Modeled climate change effects on distributions of Canadian butterfly species

Peterson, A. Townsend; Martínez-Meyer, Enrique; González-Salazar, Constantino; Hall, Peter W.
June 2004
Canadian Journal of Zoology;Jun2004, Vol. 82 Issue 6, p851
Academic Journal
Climate change effects on biodiversity are being documented now frequently in the form of changes in phenology and distributional shifts. However, the form that these effects will take over a longer timespan is unclear; for this understanding, a quantitative, validated, predictive approach is key. Here, we use ecological niche modeling and general circulation model outputs to estimate future potential geographic distributions of 111 Canadian butterfly species.
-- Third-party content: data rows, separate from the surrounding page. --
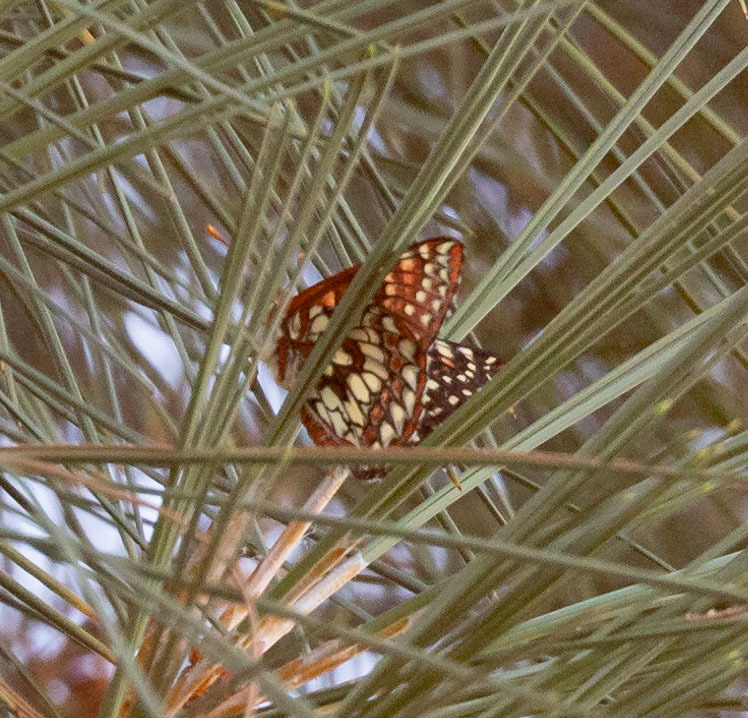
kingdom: Animalia
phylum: Arthropoda
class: Insecta
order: Lepidoptera
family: Nymphalidae
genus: Occidryas
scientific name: Occidryas chalcedona
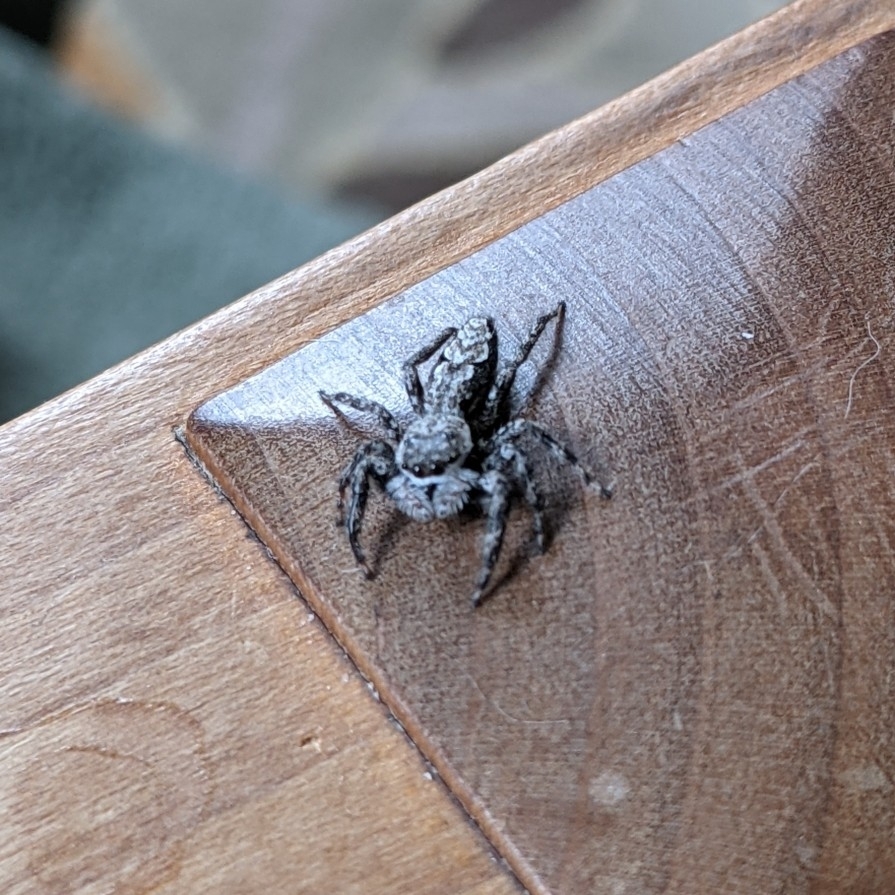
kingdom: Animalia
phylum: Arthropoda
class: Arachnida
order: Araneae
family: Salticidae
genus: Platycryptus
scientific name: Platycryptus undatus
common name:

We develop future estimates under two emission scenarios from each of two climate change modeling centers; future projections for biodiversity are not only scenario dependent (more severe emission scenarios produce more severe effects on species' distributions) but also model dependent (the Canadian Centre for Climate Modelling and Analysis results were more severe than the Hadley Centre results). One interesting feature is the appearance of disjunctions in species' distributions, hence creating ‘vicariant events’ over very short time periods. In general, however, a cost of 1%–3% additional loss of species' distributions is associated with more severe scenarios of emissions and climate change, suggesting that subtle biodiversity consequences are associated with the different climate futures debated in political circles.